### [TASK OBJECTIVE]
In the listing below, find each line that holds the string "wrist" and copy it.

### [SUPPLIED DATA]
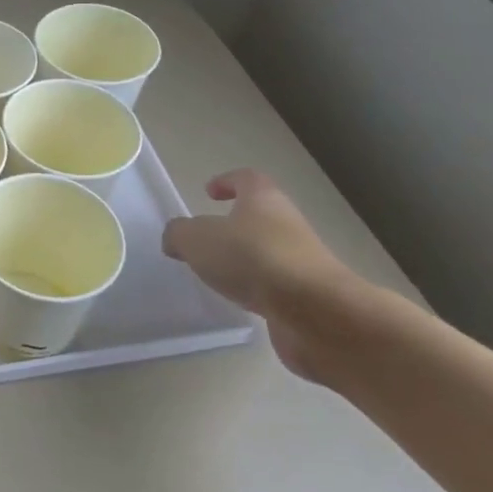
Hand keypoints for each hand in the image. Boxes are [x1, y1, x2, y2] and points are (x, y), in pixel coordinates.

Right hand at [162, 169, 351, 377]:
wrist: (317, 312)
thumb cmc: (253, 259)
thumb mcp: (196, 239)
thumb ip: (178, 234)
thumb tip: (176, 238)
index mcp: (263, 200)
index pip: (247, 179)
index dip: (227, 181)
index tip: (208, 192)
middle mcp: (287, 225)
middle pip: (259, 217)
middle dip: (233, 226)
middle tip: (204, 241)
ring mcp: (301, 261)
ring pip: (267, 253)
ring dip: (245, 261)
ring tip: (217, 275)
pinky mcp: (307, 297)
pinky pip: (275, 286)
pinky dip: (257, 290)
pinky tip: (239, 302)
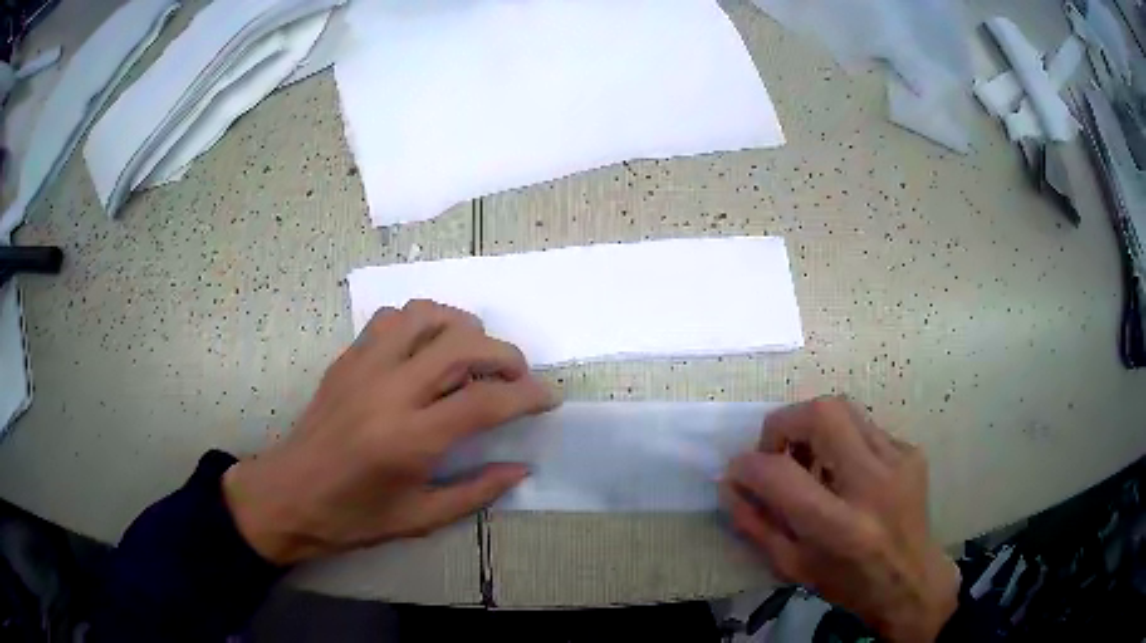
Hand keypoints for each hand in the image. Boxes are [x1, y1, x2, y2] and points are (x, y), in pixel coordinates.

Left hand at [222, 300, 556, 565]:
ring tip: (476, 354)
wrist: (288, 495)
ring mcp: (363, 367)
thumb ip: (476, 492)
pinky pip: (391, 319)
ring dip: (463, 327)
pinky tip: (428, 349)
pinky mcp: (347, 359)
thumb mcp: (420, 519)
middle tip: (520, 376)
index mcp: (408, 440)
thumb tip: (521, 468)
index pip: (483, 402)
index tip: (549, 399)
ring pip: (426, 316)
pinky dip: (422, 322)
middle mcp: (388, 392)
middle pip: (461, 345)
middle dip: (505, 355)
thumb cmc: (353, 517)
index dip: (527, 396)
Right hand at [722, 396, 958, 642]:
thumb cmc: (848, 583)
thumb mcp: (793, 566)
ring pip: (845, 409)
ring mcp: (898, 460)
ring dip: (813, 428)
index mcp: (838, 526)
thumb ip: (756, 523)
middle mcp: (873, 483)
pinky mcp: (911, 451)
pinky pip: (865, 427)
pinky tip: (844, 473)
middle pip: (822, 413)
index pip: (781, 474)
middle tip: (776, 450)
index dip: (748, 465)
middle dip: (784, 423)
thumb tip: (730, 484)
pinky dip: (842, 442)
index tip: (737, 471)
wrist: (911, 580)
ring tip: (809, 461)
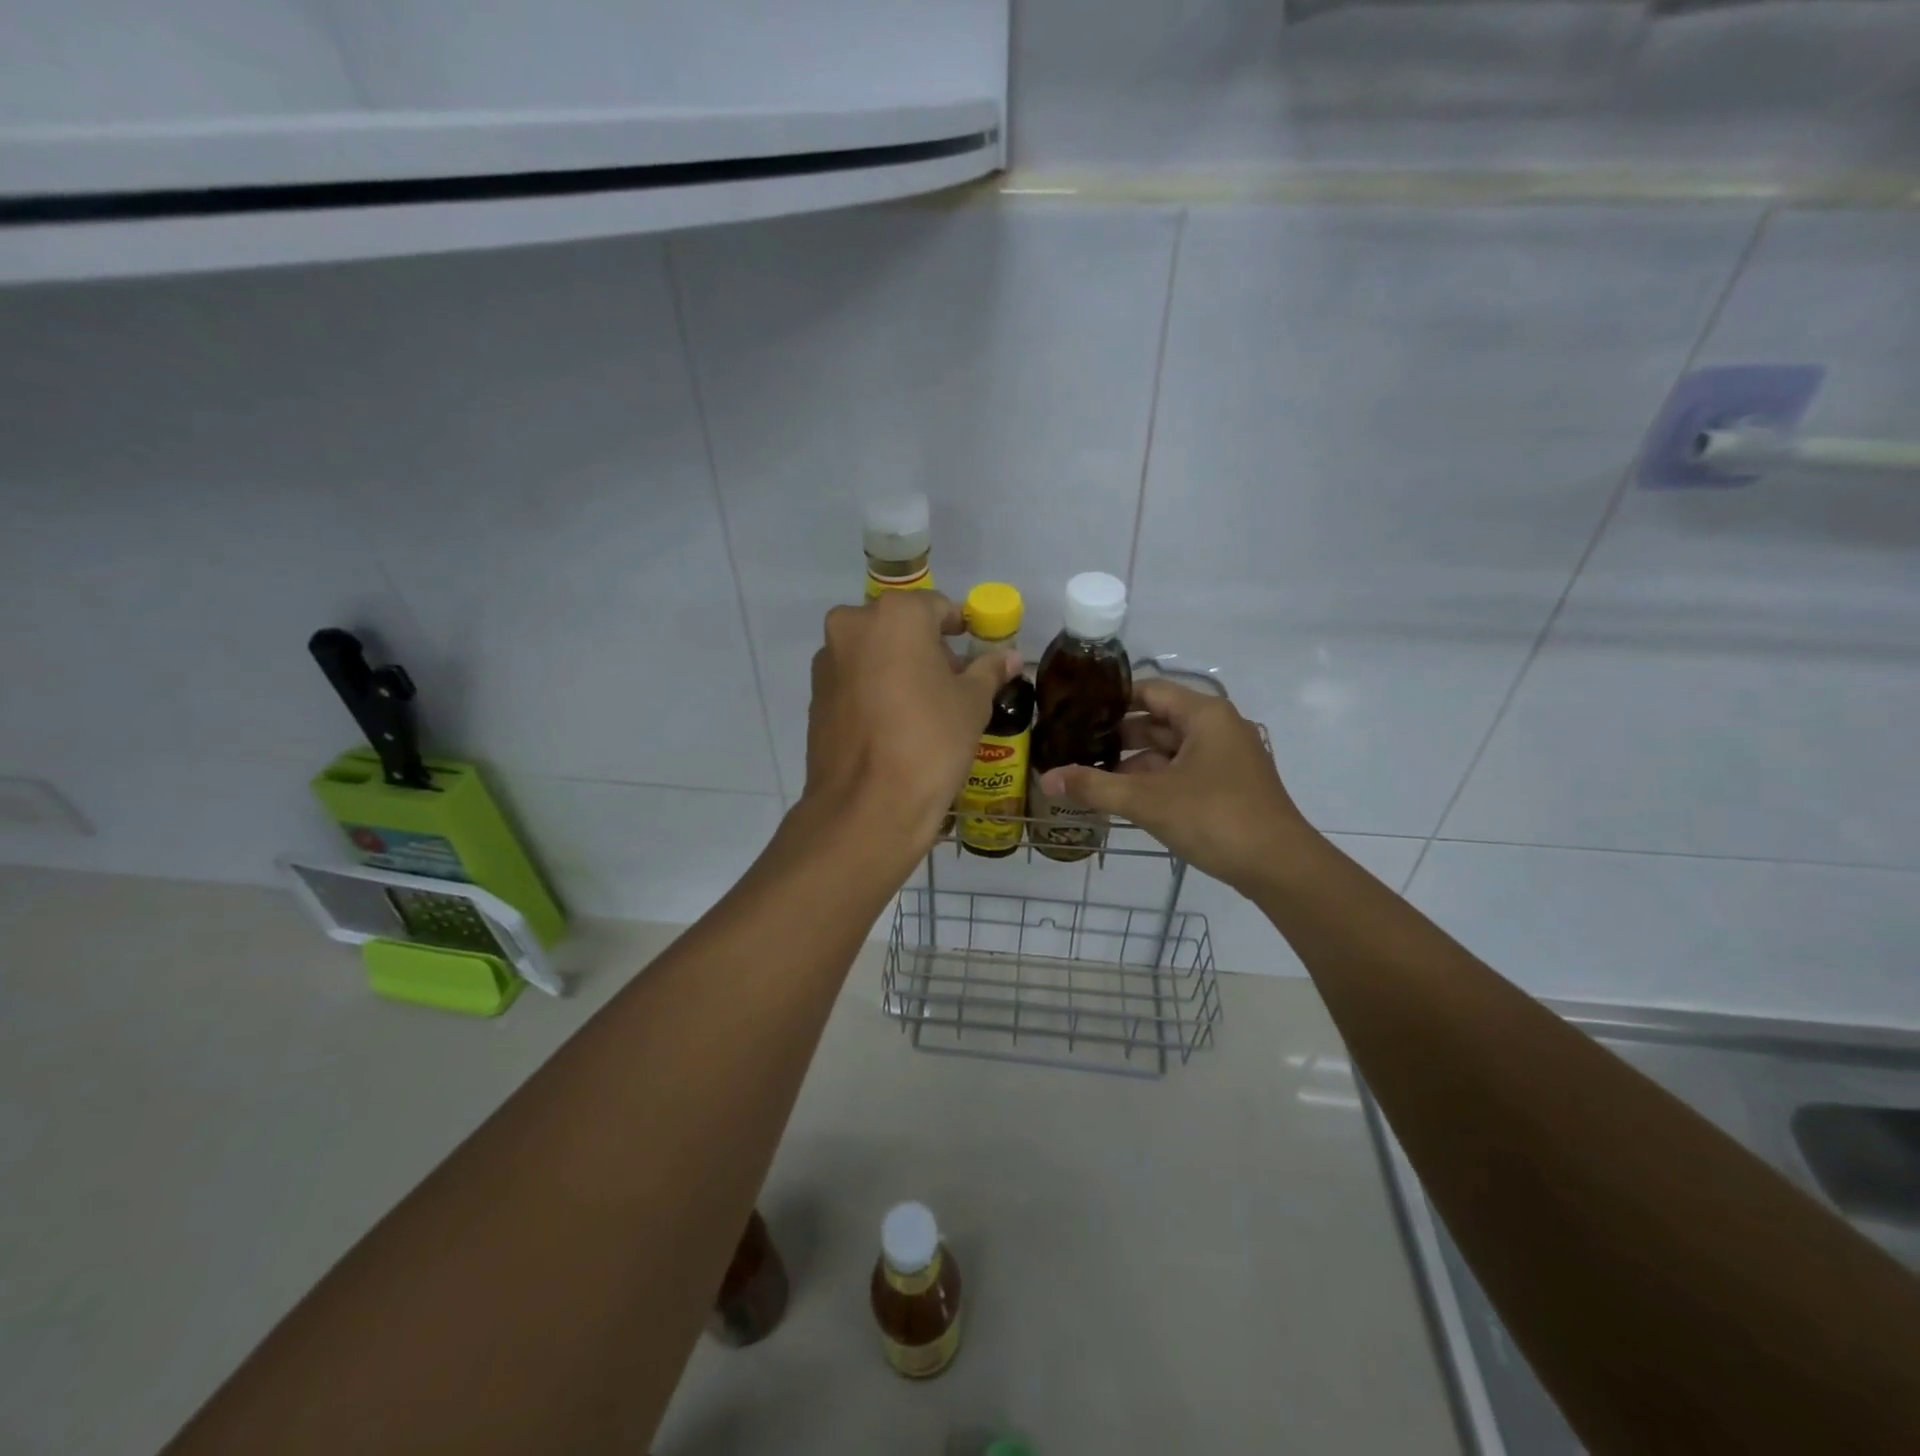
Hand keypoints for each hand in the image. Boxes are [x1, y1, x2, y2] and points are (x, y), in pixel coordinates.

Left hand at [801, 591, 1020, 852]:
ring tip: (923, 710)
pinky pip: (853, 681)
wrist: (867, 807)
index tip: (974, 654)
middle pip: (900, 627)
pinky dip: (874, 691)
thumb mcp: (972, 704)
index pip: (937, 608)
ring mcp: (828, 662)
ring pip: (873, 653)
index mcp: (895, 615)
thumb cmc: (930, 742)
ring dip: (898, 668)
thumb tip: (1009, 656)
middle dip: (926, 649)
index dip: (960, 630)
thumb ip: (989, 670)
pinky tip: (893, 726)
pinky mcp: (814, 696)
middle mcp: (853, 626)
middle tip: (951, 685)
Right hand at [1039, 680, 1316, 893]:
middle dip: (1116, 735)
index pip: (1148, 691)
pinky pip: (1181, 772)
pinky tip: (1122, 797)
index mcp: (1204, 715)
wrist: (1280, 867)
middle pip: (1157, 721)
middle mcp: (1217, 728)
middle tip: (1073, 746)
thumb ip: (1094, 786)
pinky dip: (1153, 780)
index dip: (1110, 700)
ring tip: (1088, 774)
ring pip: (1168, 750)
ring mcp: (1225, 758)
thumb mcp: (1148, 800)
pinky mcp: (1227, 786)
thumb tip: (1045, 777)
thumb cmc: (1215, 818)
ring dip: (1132, 763)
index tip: (1074, 712)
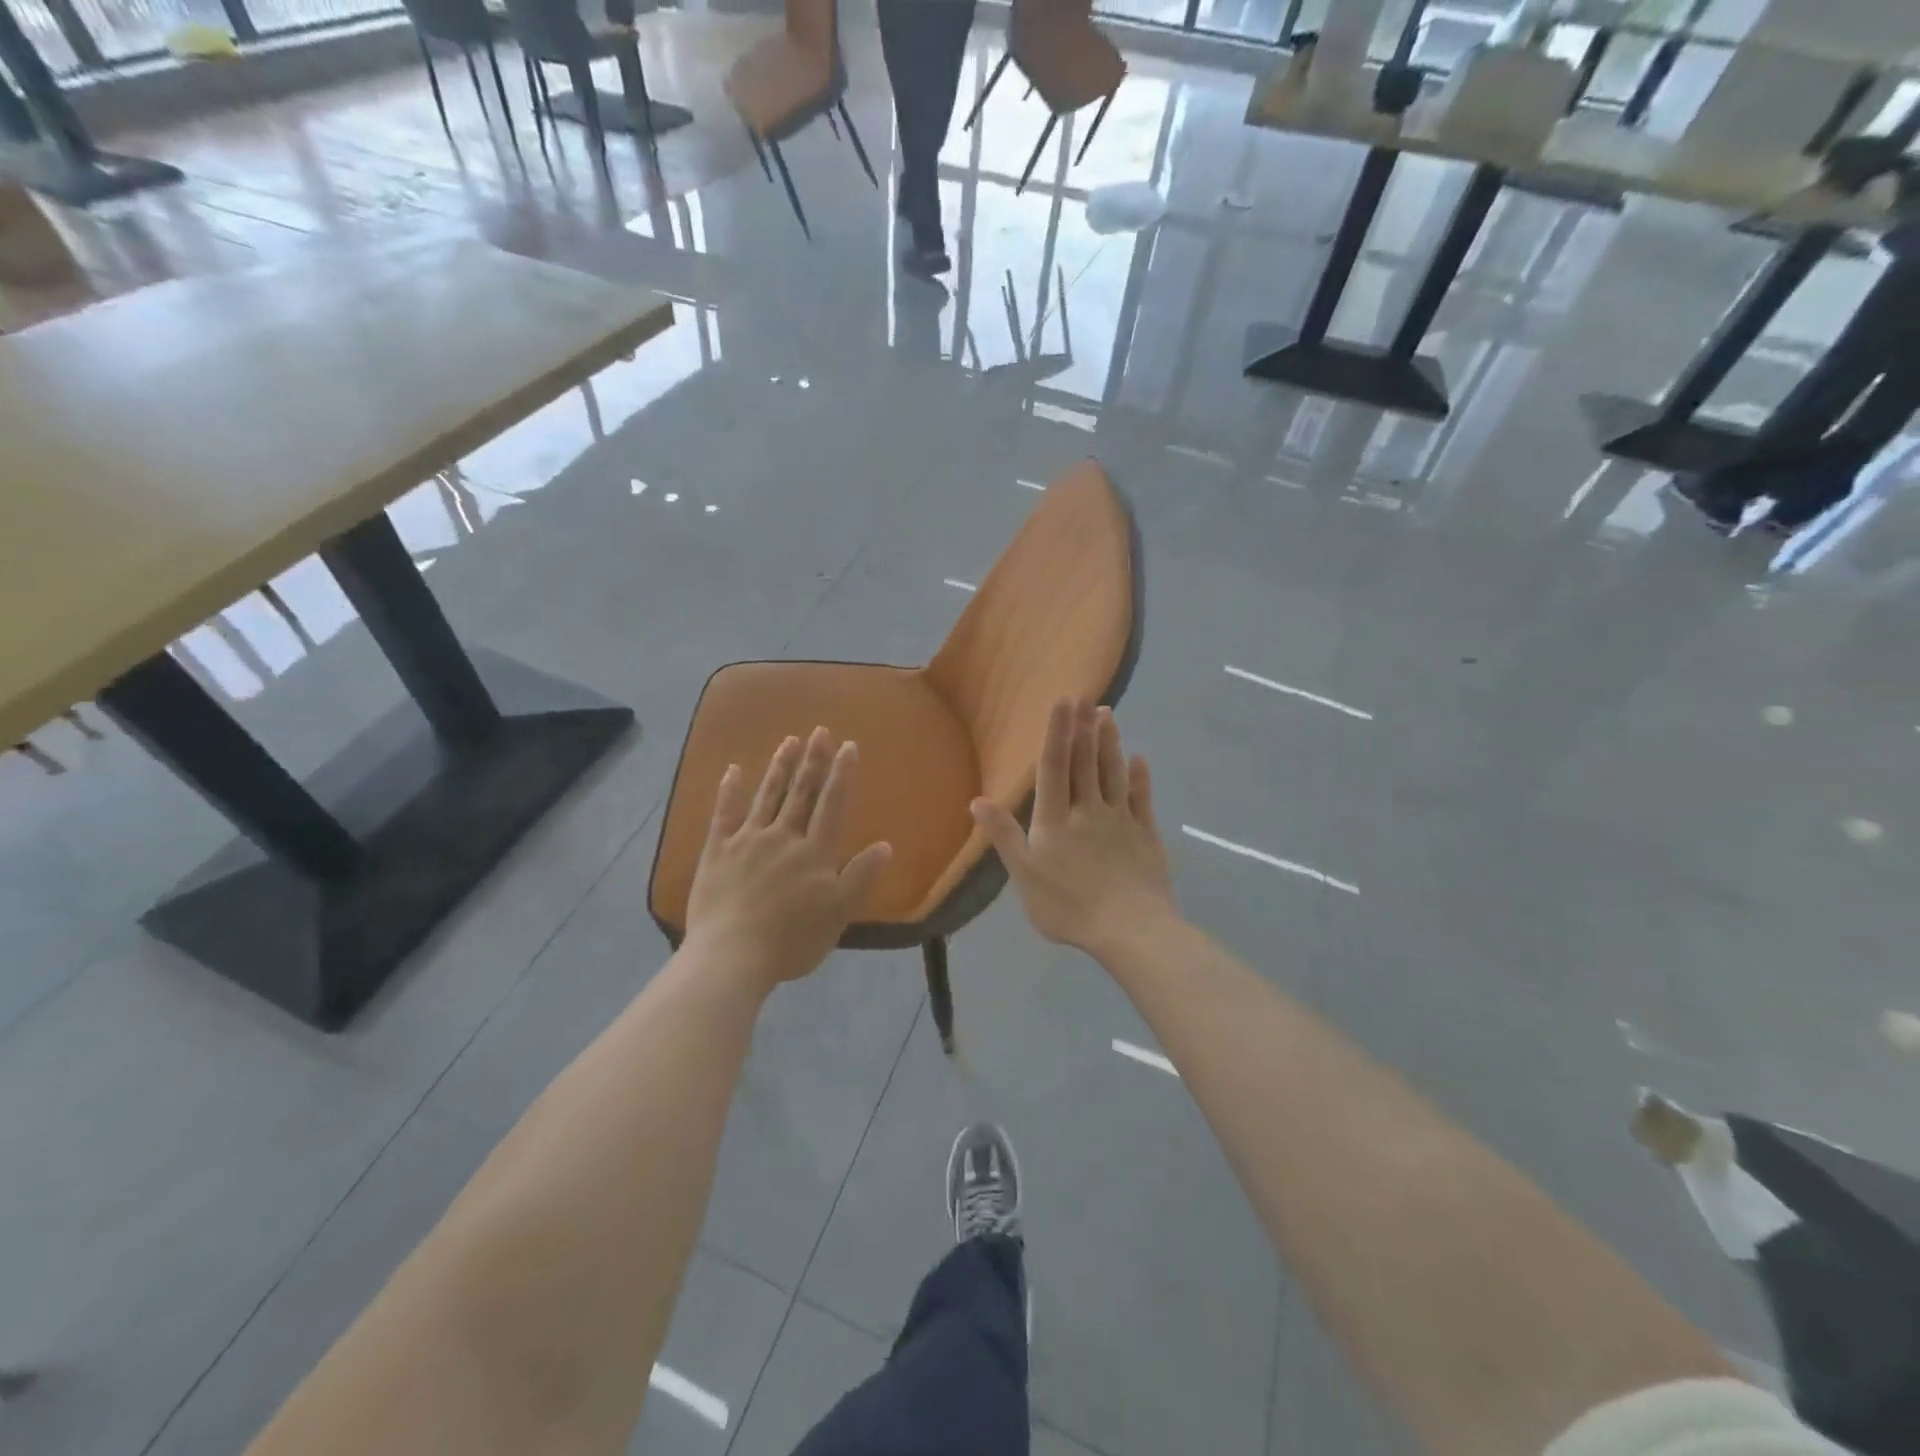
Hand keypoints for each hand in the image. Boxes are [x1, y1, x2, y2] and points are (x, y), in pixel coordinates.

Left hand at [684, 728, 892, 989]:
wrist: (732, 955)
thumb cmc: (792, 940)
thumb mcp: (839, 914)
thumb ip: (861, 877)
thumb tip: (885, 845)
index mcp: (815, 852)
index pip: (832, 805)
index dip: (842, 774)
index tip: (848, 746)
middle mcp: (783, 837)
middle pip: (801, 793)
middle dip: (812, 761)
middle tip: (820, 731)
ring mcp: (747, 841)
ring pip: (767, 796)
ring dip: (780, 767)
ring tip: (789, 741)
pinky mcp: (717, 851)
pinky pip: (724, 814)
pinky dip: (729, 791)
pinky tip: (733, 770)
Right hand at [971, 699, 1175, 957]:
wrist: (1130, 930)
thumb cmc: (1069, 907)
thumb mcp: (1024, 876)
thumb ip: (1004, 836)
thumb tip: (977, 800)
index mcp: (1055, 820)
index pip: (1054, 767)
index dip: (1057, 732)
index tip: (1063, 701)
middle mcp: (1088, 810)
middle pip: (1085, 762)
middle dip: (1084, 727)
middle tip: (1087, 696)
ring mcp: (1121, 820)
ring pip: (1113, 773)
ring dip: (1110, 743)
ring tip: (1109, 715)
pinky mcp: (1146, 835)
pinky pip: (1142, 798)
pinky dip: (1139, 777)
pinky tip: (1139, 759)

### [SOLUTION]
wrist: (317, 312)
wrist: (288, 495)
wrist: (911, 580)
wrist: (867, 807)
wrist: (1280, 867)
wrist: (732, 955)
wrist: (1130, 930)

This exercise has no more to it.